Delay sought in trial for double drunk driving homicide

A jury trial in the case of a Humbird man who allegedly killed two Neillsville women in December 2017 while driving drunk may be delayed on a request from prosecutors. The new district attorney who began work in Clark County less than two months ago is requesting the delay so she has more time to get up to speed in the case.

The court has scheduled a 2-week trial beginning on March 23 in the case against 28-year-old Trenton Bemis, who was driving a vehicle on U.S. Highway 10 just west of Neillsville on Dec. 15, 2017, when it crossed the centerline in snowy conditions and ran head-on into a car carrying two Neillsville women. Both the driver, 29-year-old Michelle Kunze, and her passenger, 35-year-old Genie Carrillo, were pronounced dead at the scene, and Bemis was treated for significant injuries.

Two charges of homicide by intoxicated use of a vehicle were filed against Bemis about six weeks after the crash and the case was being handled by former Clark County Assistant District Attorney Holly Wood Webster. However, Wood Webster resigned from her position recently, joining former District Attorney Kerra Stumbris, who resigned late last October.

In a motion filed with the court on Jan. 29, new District Attorney Melissa Inlow has requested an adjournment of the trial for “a short time” so she and the state assistant attorney general who are working on the case have more time to prepare. The motion reads, in part, “given the complex nature of this case, the lengthy procedural history, and the extensive discovery, the State will need additional time to prepare for trial.”

Inlow, who was sworn in as Clark County DA on Dec. 27, said she needs time to familiarize herself with the case as Wood Webster had prepared it. “It is not the state’s intent to change the tenor of this case or undermine anything that has previously been done,” the motion reads.

Also, the motion states, two key witnesses in the case will not be available during the first week of the trial as scheduled, and the assistant attorney general will not be available in its scheduled second week.

Inlow said in her motion, “The State has spoken with the victims about this request, and while they are eager for a resolution in this case, they understand and do not oppose (the adjournment).”

Inlow also indicated that she had contacted Bemis’ attorney but had not heard back on whether or not he would oppose a delay.

Bemis has not been in custody since mid-February 2018, when he posted a $15,000 cash bond.
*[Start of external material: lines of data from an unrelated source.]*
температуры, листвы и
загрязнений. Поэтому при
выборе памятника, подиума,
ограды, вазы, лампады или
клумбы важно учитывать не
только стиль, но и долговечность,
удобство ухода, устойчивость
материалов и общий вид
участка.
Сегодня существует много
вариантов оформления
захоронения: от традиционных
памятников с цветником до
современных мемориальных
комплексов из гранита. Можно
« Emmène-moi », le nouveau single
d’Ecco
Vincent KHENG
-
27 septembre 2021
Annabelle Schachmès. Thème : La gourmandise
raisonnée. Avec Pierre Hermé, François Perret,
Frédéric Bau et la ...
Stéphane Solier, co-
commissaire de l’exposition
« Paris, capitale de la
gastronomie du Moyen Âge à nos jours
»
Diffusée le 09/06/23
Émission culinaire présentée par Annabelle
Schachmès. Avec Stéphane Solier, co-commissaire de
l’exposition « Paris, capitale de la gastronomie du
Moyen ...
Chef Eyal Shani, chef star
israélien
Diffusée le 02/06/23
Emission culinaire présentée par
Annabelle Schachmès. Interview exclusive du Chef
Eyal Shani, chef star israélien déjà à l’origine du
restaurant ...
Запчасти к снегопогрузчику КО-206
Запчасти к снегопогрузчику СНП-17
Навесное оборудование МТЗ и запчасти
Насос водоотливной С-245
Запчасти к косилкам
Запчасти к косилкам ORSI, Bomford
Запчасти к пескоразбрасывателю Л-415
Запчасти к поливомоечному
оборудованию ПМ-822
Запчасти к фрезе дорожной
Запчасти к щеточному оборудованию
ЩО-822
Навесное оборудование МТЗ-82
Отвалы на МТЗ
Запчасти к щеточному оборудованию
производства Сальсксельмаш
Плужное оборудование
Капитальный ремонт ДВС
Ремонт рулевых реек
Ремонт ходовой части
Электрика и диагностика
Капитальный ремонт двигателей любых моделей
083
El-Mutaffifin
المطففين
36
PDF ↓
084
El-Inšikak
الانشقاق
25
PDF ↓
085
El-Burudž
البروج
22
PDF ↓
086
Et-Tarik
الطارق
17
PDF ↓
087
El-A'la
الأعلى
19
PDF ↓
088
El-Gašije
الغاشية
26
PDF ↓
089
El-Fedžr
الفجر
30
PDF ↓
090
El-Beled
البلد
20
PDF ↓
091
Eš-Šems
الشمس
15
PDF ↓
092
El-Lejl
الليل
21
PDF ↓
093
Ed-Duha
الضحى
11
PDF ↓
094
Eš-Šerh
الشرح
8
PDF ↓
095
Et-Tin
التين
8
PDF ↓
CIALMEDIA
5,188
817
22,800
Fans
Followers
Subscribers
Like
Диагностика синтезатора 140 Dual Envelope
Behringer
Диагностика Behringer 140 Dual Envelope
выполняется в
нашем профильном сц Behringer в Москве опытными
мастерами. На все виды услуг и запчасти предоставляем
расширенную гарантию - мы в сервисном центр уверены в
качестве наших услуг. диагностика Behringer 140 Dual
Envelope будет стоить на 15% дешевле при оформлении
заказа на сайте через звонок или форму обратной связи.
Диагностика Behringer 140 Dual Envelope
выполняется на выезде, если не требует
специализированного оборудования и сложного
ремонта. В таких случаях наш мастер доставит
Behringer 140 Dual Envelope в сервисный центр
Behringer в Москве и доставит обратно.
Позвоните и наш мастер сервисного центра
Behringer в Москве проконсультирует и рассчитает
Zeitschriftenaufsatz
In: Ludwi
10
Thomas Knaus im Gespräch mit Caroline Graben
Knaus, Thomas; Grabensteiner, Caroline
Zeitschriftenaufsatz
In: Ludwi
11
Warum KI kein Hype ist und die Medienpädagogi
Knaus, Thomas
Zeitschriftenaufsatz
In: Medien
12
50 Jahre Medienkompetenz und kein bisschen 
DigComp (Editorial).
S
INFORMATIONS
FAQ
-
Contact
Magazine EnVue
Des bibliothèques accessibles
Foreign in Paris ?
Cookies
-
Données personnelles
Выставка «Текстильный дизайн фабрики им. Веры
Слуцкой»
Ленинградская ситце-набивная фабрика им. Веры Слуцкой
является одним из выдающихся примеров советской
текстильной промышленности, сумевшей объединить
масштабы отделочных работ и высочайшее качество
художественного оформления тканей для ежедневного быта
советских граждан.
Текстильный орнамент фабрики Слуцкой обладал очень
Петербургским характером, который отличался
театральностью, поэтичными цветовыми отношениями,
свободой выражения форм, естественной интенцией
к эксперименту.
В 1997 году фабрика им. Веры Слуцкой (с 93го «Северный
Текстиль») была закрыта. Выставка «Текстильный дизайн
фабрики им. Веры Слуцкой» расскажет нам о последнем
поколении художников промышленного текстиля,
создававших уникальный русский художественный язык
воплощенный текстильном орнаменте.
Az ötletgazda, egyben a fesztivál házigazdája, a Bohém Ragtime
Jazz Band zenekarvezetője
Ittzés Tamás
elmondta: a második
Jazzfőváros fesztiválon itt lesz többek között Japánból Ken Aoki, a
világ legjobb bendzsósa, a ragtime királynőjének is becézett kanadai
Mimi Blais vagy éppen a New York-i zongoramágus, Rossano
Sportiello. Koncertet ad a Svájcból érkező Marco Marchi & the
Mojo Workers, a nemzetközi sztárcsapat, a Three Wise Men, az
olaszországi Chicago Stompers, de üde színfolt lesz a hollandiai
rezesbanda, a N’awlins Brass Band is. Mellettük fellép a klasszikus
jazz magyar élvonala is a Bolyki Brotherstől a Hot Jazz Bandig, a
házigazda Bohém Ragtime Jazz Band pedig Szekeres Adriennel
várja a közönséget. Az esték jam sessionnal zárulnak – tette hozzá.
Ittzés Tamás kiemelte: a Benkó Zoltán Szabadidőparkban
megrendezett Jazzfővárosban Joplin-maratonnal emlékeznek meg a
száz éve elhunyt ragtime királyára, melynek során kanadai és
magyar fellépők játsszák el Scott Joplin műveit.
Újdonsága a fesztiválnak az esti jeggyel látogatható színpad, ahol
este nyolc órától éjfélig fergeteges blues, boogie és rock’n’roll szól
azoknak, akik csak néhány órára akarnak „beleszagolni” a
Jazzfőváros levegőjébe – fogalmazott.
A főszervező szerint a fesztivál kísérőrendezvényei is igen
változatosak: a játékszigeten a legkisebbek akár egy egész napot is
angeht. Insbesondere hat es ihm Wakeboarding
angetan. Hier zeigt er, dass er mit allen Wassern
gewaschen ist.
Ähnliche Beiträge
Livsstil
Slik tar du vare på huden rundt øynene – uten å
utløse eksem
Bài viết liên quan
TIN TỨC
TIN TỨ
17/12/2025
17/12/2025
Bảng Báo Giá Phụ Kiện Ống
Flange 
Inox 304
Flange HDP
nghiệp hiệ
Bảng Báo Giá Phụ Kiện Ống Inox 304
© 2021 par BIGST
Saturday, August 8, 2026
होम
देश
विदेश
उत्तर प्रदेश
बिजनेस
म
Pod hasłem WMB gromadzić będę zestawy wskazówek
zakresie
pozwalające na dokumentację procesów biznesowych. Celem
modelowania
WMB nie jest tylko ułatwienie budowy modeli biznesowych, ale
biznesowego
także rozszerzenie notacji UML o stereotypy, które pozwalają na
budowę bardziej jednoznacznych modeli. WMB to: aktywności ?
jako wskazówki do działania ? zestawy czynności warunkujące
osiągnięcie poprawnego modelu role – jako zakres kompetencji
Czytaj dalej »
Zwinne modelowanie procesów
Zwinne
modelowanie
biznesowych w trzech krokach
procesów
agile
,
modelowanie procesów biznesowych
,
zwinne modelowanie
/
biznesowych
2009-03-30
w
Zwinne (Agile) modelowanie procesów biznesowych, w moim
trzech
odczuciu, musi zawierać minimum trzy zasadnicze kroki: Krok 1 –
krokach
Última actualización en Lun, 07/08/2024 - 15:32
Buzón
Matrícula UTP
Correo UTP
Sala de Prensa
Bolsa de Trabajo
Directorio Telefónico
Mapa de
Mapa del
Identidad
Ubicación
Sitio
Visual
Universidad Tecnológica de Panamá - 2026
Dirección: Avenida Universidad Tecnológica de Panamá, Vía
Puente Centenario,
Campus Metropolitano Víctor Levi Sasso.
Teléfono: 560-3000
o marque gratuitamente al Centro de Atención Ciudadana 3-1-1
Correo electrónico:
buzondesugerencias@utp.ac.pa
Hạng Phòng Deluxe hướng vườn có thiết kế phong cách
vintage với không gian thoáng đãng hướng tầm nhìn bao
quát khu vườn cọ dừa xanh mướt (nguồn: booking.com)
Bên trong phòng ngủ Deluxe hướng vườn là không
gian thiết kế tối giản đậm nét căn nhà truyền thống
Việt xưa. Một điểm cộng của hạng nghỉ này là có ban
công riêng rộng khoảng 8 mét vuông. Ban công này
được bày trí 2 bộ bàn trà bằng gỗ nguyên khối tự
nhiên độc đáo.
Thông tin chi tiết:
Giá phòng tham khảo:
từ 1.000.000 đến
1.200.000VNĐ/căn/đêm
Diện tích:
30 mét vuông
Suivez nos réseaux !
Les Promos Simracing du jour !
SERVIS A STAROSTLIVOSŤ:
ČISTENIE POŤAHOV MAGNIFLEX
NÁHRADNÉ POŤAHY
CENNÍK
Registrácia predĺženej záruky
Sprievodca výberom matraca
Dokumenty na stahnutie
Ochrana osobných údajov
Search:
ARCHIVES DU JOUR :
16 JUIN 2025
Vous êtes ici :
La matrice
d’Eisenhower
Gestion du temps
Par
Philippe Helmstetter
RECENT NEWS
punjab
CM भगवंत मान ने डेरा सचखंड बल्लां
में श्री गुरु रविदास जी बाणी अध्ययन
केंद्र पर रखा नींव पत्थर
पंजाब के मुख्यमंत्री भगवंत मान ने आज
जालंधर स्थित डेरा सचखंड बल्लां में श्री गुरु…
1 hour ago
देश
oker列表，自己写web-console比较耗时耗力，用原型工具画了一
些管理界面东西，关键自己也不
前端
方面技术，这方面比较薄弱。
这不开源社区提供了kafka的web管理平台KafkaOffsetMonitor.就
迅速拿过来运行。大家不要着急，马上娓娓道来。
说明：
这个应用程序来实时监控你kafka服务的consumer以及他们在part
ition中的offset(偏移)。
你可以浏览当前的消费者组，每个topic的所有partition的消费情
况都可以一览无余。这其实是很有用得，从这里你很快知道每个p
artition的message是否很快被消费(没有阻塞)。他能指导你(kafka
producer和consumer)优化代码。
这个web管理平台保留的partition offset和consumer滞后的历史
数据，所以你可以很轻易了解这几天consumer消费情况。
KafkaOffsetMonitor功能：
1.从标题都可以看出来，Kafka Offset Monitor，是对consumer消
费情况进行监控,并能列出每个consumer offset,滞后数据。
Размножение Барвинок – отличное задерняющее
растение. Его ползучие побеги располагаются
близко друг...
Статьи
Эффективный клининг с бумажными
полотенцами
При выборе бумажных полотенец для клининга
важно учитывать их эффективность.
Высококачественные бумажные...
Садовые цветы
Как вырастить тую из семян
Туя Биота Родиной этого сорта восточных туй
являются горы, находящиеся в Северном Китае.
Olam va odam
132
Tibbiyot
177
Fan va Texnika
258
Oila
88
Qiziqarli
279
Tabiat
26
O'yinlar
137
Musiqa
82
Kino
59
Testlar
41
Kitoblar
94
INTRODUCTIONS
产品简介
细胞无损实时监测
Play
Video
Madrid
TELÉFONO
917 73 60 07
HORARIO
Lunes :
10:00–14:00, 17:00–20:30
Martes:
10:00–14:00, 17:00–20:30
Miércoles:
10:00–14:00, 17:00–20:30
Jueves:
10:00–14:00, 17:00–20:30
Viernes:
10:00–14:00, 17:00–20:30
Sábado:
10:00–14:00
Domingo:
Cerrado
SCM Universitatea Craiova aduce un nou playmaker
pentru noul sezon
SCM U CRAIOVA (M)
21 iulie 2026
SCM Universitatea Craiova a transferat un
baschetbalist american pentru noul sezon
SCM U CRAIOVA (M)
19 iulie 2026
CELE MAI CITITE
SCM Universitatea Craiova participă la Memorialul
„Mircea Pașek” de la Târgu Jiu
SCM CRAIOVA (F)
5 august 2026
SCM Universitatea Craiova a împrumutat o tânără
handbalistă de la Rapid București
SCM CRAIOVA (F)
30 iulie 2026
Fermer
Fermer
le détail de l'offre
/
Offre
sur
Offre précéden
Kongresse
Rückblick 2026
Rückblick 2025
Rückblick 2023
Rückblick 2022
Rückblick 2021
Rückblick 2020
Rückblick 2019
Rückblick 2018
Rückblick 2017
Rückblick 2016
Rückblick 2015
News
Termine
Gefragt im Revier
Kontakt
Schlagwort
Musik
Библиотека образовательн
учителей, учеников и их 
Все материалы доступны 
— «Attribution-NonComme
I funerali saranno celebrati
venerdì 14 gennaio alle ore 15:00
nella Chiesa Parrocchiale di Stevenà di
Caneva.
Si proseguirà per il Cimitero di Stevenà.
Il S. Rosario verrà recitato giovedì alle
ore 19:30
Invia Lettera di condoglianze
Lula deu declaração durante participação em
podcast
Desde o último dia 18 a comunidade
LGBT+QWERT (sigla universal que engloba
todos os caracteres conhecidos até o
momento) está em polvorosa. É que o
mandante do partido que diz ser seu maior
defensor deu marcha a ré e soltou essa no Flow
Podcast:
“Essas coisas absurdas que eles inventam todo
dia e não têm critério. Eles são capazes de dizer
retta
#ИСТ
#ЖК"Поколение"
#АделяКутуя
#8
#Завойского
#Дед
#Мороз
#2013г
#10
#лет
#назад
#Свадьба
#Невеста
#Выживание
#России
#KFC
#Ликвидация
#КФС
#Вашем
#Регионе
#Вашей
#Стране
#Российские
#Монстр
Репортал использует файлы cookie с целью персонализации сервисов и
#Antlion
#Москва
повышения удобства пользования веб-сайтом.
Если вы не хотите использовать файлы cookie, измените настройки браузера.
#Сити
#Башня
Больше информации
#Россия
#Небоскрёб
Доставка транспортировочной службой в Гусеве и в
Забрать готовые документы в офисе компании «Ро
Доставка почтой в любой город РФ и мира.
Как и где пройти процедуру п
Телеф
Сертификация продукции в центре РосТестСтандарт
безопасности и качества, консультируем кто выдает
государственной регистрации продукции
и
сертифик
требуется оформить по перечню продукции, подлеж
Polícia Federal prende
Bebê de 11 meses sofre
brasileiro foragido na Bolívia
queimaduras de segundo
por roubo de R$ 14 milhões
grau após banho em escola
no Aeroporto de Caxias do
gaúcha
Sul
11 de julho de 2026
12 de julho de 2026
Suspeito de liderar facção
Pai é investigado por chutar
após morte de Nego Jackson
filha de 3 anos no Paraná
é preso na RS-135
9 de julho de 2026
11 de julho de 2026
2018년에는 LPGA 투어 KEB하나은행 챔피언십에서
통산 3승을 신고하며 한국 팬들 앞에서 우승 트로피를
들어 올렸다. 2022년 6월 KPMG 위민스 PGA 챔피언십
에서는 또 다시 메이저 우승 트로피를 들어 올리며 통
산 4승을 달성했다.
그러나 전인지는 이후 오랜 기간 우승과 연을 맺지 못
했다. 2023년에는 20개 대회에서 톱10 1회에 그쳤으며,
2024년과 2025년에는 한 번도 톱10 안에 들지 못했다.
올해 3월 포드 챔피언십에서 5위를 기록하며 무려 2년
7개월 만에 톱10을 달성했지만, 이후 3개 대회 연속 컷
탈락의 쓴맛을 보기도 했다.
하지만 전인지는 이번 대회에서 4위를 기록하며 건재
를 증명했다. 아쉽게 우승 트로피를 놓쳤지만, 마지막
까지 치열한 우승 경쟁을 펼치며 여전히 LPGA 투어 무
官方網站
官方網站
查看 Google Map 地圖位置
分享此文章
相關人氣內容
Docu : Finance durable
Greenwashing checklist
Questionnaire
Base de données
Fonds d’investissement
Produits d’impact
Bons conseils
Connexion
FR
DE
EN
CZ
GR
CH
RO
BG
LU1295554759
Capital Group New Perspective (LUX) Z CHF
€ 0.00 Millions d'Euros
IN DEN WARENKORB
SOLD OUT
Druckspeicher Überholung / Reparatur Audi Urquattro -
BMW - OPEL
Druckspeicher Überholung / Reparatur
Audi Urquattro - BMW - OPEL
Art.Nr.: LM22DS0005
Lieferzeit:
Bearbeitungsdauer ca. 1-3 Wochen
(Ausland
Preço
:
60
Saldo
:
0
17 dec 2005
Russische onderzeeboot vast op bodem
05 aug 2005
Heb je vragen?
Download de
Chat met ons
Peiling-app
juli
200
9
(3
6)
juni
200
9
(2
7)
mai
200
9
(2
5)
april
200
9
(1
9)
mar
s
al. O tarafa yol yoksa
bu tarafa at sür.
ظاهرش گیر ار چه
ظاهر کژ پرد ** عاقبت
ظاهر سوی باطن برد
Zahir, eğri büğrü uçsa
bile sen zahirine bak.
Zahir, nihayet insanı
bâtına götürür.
Terms of his bond allow him to operate a vehicle for work purposes on his employer’s premises, but not on public roads.

Bemis requested a substitute for Clark County Circuit Court Judge Lyndsey Boon Brunette in March of 2018, and Judge Robert Shannon was assigned to the case. Various hearings have been held in the case, including one on a motion from Bemis to have the post-accident blood tests excluded from the trial. Shannon denied that motion.

In addition to Inlow’s request for a trial adjournment, a restitution order was also filed last week. That order seeks $550,000 from Bemis in compensation for damages caused in the crash.

Shannon had not ruled on the motion for adjournment as of Feb. 4.